Poprzedni piec wybudowany został w 1983 roku. Miał pojemność 129 metrów sześciennych. Można było z niego uzyskać maksymalnie do 80 proc. wapna potrzebnego do produkcji przy przerobie około 9 tysięcy ton na dobę. Pozostała część wapna musiała być dostarczana z innych cukrowni. Wzrastały więc koszty transportu. Ponadto wapno uzyskiwane w starym piecu ze względu na krótki czas wypalania nie było najwyższej jakości.
Nowy piec jest dużo większy. Gwarantuje wystarczającą produkcję wapna nie tylko przy przerobie 9 tysięcy ton na dobę, ale także przy wyższych przerobach. Inwestycja ta ma obniżyć koszty produkcji oraz przyczynić się do poprawy jakości produkowanego cukru.
Wiceminister skarbu Cezary Gabryjączyk był pod wrażeniem kruszwickiego zakładu. - Dumny jestem z tego, co widzę w zakładzie w Kruszwicy. Widać tutaj gospodarza.

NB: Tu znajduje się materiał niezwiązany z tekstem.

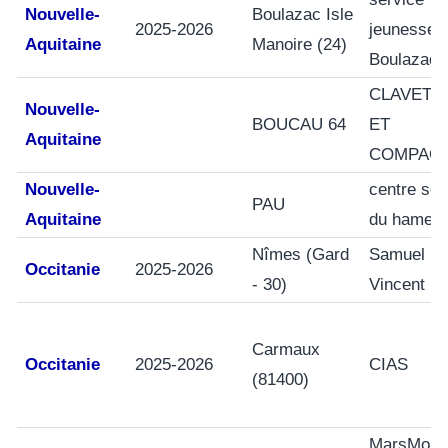
Nouvelle-
Boulazac Isle
2025-2026
jeunesse 
Aquitaine
Manoire (24)
Boulazac
CLAVETT
Nouvelle-
BOUCAU 64
ET
Aquitaine
COMPAGN
Nouvelle-
centre soc
PAU
Aquitaine
du hamea
Nîmes (Gard
Samuel
Occitanie
2025-2026
- 30)
Vincent
Carmaux
Occitanie
2025-2026
CIAS
(81400)
MarsMob 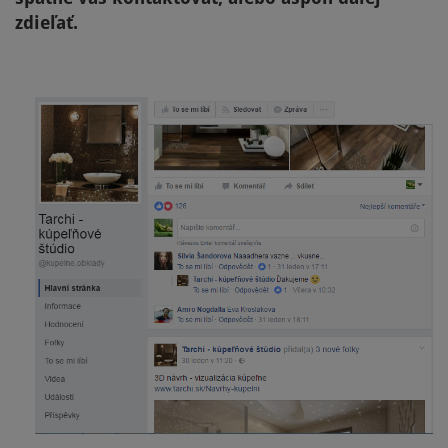
zdieľať.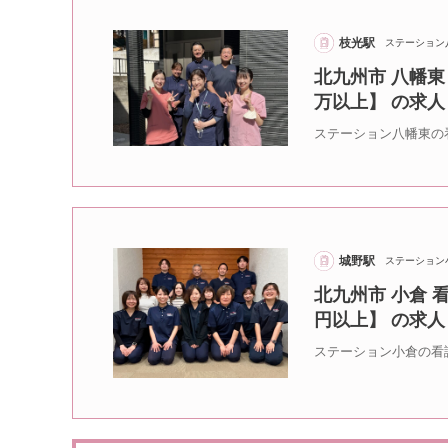
枝光駅
ステーション
北九州市 八幡東
万以上】 の求人
ステーション八幡東の
城野駅
ステーション
北九州市 小倉 
円以上】 の求人
ステーション小倉の看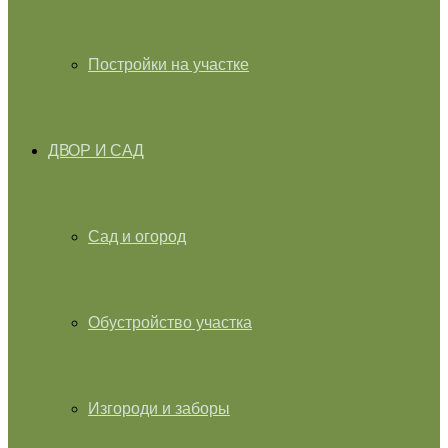
Постройки на участке
ДВОР И САД
Сад и огород
Обустройство участка
Изгороди и заборы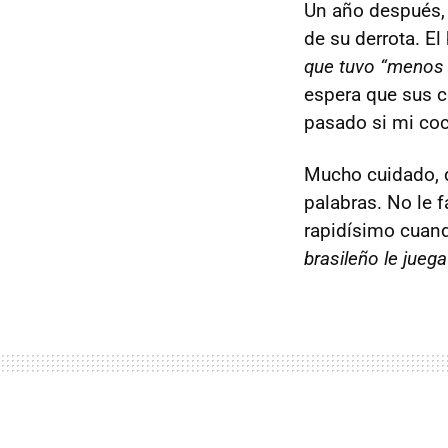
Un año después,
de su derrota. E
que tuvo “menos 
espera que sus 
pasado si mi coc
Mucho cuidado, q
palabras. No le 
rapidísimo cuand
brasileño le jue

Widać tutaj rozmach, z jakim się produkuje. Jest to jedna z najnowocześniejszych cukrowni w Polsce - wyznał.
Przy okazji stwierdził, że jest spokojny o rok 2017, kiedy nastąpi uwolnienie cen cukru. Zapewnił, że KSC będzie to tego przygotowana. - Jestem przekonany, że ta spółka będzie dalej bardzo dobrze się rozwijała i w najbliższym okresie będziemy mogli konkurować z firmami niemieckimi i skutecznie wypierać ich z naszego rynku - wyznał Cezary Gabryjączyk.